Il existe un inventaire iconographique réalisé de 1916 à 1922 et consacré à la collection Leblanc en 8 volumes. Un autre inventaire plus spécifique a été réalisé par René Druart sur le thème de l’iconographie rémoise de la guerre et paru dans les Travaux de l’Académie Nationale de Reims en 1921.
Une fois ce premier dépouillement effectué, il convient de dénicher les collections. Il en existe de deux sortes : celles publiques et celles privées. Sans rentrer dans les détails, j’ai consulté les inventaires de la Bibliothèque Municipale de Reims (qui possède d’ailleurs un catalogue iconographique microfilmé), celui du Musée des Beaux-Arts, de l’Hôtel-Le-Vergeur et à cela se rajoute quelques documents provenant du cabinet des estampes de la B.D.I.C. et de l’Historial de la Grande Guerre de Péronne. Au niveau des collections privées, je signale rapidement celle de Madame Sénéchal, de Monsieur Procureur, de Monsieur Rigaud, de l’Abbé Goy et de Monsieur Cosnard. L’essentiel de mon corpus a été fourni grâce à cet inventaire des collections privées.

3. Inventaire.

Dès le début du dépouillement, il convenait d’établir un certain nombre de rubriques, valables aussi bien pour une carte postale que pour une médaille.
Sous une base de données Excel, j’ai donc établi 12 rubriques : la cote, la nature du document, l’auteur, le titre, le format, les dimensions, la couleur, l’éditeur, le lieu d’édition, la date, la collection dont il est issu ainsi qu’un court descriptif.

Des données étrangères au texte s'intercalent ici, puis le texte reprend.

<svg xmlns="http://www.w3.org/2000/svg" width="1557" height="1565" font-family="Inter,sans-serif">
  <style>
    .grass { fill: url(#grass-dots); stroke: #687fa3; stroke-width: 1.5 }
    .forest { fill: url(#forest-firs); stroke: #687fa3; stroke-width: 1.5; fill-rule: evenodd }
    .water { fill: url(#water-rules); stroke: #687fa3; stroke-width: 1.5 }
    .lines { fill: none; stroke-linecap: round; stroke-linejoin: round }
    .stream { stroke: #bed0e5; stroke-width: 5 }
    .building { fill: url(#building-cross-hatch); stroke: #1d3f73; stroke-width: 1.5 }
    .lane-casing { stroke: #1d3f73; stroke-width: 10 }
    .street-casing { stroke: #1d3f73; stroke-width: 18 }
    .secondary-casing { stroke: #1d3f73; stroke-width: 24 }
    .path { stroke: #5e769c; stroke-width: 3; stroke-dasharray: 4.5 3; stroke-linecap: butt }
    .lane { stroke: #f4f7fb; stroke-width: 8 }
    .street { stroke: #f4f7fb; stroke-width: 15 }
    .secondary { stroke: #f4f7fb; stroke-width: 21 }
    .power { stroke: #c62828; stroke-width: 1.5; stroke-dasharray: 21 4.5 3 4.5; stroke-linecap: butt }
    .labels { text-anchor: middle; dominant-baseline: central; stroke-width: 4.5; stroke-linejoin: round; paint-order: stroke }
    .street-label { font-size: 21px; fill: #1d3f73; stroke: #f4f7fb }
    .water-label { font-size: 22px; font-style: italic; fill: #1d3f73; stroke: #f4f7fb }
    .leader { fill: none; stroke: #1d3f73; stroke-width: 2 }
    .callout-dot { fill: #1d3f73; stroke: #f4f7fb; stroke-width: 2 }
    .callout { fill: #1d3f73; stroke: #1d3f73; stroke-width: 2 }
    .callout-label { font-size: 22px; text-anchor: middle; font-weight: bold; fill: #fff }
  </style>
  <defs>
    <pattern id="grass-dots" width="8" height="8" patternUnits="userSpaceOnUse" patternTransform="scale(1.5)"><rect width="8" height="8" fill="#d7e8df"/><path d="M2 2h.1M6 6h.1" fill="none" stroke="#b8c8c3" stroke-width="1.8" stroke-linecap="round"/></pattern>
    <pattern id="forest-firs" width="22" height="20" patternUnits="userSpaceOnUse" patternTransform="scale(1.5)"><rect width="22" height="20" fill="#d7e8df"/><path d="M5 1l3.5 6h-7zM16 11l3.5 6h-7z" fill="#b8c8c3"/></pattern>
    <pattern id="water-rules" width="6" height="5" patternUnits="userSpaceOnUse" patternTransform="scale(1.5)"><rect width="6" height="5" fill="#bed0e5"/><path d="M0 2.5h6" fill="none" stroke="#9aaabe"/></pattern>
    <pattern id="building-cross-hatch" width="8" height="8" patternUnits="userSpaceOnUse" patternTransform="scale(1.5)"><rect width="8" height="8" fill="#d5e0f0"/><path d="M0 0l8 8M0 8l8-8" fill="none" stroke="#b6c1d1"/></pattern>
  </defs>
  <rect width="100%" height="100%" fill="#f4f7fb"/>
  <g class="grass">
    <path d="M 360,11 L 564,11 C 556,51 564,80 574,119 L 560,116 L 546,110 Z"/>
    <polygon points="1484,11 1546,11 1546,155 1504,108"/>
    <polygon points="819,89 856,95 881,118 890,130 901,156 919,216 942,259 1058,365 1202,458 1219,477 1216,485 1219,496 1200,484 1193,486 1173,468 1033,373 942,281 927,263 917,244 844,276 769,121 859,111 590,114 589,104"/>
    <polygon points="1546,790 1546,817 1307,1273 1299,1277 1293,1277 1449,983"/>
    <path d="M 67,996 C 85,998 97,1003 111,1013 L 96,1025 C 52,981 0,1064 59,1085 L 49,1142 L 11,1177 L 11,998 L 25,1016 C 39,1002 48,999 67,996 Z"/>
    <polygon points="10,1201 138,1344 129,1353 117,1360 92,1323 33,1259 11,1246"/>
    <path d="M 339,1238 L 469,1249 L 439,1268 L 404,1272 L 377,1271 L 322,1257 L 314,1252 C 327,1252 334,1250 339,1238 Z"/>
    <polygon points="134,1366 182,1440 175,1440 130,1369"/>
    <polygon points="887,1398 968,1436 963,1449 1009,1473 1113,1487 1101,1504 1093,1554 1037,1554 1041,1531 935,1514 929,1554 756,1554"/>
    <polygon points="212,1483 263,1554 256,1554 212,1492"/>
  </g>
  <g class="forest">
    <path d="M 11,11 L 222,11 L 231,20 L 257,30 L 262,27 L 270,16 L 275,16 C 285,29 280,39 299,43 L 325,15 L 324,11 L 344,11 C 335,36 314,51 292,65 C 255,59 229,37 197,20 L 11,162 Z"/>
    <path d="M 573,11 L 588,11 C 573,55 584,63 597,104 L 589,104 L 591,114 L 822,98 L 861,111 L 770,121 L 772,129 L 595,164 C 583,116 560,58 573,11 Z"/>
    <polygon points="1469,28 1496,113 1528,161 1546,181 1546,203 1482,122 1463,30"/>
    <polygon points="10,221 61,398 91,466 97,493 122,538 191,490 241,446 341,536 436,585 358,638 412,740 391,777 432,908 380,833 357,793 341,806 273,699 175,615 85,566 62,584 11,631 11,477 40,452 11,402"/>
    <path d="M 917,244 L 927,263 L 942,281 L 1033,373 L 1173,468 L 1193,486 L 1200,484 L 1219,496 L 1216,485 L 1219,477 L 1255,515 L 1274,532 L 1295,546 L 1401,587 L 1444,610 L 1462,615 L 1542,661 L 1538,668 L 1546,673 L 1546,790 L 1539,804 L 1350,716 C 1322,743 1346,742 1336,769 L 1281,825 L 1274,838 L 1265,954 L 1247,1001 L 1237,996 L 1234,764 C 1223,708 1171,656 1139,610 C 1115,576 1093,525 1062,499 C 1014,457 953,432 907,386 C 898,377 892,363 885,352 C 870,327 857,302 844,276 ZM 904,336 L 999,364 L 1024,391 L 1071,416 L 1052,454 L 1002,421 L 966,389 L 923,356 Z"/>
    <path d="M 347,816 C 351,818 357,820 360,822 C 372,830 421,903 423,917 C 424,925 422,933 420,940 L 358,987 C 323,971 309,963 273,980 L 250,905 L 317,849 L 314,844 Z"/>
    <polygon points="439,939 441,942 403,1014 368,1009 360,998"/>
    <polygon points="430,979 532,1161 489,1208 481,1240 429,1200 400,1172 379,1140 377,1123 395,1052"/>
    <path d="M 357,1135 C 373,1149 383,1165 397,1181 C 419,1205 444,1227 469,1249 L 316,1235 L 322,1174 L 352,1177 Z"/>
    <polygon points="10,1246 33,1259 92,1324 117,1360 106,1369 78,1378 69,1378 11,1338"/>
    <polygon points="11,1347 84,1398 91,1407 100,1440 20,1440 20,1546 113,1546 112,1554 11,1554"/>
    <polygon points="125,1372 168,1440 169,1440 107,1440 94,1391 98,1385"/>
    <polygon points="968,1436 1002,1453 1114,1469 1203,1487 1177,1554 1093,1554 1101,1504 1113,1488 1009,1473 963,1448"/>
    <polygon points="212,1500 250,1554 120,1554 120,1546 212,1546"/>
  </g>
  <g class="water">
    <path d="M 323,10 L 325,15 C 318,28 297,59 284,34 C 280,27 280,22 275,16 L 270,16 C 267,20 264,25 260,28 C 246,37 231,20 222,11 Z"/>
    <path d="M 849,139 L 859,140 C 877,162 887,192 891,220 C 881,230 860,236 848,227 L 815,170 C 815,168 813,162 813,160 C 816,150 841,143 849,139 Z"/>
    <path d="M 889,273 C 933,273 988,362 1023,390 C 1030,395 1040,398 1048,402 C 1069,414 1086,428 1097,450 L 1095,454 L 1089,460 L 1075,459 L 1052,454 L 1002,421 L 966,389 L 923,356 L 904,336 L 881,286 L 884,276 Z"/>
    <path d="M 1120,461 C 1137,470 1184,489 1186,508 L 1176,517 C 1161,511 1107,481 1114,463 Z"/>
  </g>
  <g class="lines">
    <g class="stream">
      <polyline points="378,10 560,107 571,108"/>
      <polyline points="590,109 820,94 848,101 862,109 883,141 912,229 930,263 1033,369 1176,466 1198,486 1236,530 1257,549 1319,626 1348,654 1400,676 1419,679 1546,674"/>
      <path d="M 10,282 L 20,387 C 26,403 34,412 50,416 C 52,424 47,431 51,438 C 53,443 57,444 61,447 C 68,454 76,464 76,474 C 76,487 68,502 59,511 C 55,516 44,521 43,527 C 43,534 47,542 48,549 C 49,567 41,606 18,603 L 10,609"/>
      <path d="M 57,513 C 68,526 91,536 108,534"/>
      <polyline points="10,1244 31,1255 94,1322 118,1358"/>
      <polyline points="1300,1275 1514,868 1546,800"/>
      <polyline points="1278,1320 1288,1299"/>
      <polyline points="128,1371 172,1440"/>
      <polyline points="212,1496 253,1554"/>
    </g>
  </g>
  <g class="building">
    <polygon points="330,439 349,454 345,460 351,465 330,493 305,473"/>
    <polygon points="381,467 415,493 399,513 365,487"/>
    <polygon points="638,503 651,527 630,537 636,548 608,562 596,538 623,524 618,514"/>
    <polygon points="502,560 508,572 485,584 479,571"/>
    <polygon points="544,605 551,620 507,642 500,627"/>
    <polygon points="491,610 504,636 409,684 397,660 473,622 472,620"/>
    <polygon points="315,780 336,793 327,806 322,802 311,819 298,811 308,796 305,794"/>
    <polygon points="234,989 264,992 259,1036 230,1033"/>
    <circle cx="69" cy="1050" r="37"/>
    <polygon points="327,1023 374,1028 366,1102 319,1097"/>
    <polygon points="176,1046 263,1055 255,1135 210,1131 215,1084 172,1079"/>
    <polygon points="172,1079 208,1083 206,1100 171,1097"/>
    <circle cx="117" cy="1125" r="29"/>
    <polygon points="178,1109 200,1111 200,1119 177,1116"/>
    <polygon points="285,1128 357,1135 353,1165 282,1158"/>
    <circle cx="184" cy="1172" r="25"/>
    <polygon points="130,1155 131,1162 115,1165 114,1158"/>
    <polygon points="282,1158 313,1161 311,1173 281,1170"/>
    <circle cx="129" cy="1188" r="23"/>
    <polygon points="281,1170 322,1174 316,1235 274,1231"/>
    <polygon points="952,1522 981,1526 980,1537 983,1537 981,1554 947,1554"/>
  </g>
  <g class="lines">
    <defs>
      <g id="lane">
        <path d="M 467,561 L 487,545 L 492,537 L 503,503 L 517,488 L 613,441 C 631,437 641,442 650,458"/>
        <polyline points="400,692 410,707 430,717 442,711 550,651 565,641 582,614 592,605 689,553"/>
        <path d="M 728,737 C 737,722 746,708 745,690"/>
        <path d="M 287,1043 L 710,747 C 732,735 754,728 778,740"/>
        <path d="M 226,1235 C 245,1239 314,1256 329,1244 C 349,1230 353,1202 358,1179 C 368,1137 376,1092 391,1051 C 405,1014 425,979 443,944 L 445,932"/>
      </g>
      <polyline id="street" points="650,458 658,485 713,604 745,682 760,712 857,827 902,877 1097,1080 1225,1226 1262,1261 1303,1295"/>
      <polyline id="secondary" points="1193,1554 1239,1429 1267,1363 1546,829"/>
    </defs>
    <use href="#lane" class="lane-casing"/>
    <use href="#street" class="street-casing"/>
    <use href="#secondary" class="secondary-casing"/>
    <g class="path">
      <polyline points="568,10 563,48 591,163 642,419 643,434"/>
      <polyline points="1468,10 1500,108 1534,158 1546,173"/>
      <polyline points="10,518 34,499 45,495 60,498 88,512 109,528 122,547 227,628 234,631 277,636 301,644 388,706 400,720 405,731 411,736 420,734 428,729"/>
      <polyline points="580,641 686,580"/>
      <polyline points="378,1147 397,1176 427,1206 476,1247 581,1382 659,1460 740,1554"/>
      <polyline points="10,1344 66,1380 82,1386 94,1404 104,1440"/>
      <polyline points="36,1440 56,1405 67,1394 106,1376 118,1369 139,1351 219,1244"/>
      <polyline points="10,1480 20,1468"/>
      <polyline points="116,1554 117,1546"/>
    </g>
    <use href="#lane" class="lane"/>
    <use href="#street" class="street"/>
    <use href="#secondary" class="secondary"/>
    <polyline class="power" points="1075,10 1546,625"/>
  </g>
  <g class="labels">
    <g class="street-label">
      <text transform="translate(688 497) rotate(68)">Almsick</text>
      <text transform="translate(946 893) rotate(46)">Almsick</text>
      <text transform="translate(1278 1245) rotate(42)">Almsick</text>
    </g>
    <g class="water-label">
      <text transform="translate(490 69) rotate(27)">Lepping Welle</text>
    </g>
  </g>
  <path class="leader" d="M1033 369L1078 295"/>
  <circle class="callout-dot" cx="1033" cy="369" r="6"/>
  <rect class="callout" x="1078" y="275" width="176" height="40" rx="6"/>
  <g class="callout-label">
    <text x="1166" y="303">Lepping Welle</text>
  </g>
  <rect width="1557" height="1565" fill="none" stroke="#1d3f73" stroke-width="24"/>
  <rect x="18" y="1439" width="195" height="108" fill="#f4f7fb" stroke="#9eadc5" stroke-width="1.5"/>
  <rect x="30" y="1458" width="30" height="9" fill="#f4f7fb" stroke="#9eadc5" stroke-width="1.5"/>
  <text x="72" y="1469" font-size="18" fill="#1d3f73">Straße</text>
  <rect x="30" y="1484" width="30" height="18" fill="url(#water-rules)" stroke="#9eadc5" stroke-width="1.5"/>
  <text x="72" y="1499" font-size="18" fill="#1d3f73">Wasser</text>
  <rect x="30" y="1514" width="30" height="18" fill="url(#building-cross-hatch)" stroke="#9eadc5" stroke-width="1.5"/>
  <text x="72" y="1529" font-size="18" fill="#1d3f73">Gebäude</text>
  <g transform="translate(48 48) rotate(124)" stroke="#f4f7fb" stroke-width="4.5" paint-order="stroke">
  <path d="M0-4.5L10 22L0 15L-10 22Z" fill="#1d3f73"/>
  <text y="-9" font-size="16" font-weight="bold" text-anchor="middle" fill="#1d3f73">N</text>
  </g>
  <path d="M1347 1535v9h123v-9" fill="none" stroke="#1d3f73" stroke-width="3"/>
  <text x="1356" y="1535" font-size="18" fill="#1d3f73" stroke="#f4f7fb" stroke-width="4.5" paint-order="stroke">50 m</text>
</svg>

4. Fabrication d’une typologie.

Il importait alors d’établir un système de critères thématiques de l’iconographie. On crée une grille avec un certain nombre de thèmes. Par exemple : la représentation de l’Empereur Guillaume II, la figure de Dieu ou du Christ, la présence de Jeanne d’Arc, la figuration des drapeaux de la Croix-Rouge, etc…
La définition même de ces critères induit déjà un début de réponse. Cependant il permet d’écarter les thèmes sous-représentés.
Une fois cette typologie établie, on peut passer à la construction puis à la rédaction du mémoire.

5. Elaboration et rédaction du mémoire.

C’est après avoir consulté l’ouvrage de M. Raoul Girardet sur Mythes et mythologies politiques que j’ai décidé d’établir ma problématique sur la mythification de l’incendie. D’où un plan en trois parties : d’une part l’historique de l’événement, puis les représentations de l’incendie (c’est à dire la création imaginaire du mythe) et enfin la mémoire liée à ce mythe (son apogée). Son déclin, voir sa disparition, était traitée en conclusion car ce thème sortait du cadre chronologique précédemment défini.
Encore convenait-il d’appréhender la frontière qui sépare l’historique du mythique.

II. Historique de l’événement.

Il convient de rétablir les réalités historiques de l’événement car de nombreuses erreurs survivent. Par exemple sur le programme du spectacle « Cathédrale de lumière » organisé cet été, il est écrit : « la cathédrale fut bombardée et incendiée en septembre 1918 ». Certainement plus grave, dans l’ouvrage de M. Pierre MIQUEL, La Grande Guerre, outre l’exagération des pertes civiles, c’est l’ensemble de la chronologie concernant le siège de Reims qui est inexacte. L’incendie de la Cathédrale ayant eu lieu le 27 septembre 1914.
Il ne convient pas de rejeter leur propos, mais de voir en quoi leurs erreurs sont symptomatiques des erreurs commises à l’époque. Le travail de l’historien ne se borne pas seulement à rétablir un récit le plus proche possible de la réalité, mais aussi à faire le commentaire de ces erreurs et sous-entendus historiques : c’est à dire à travailler sur la critique de la critique de l’histoire.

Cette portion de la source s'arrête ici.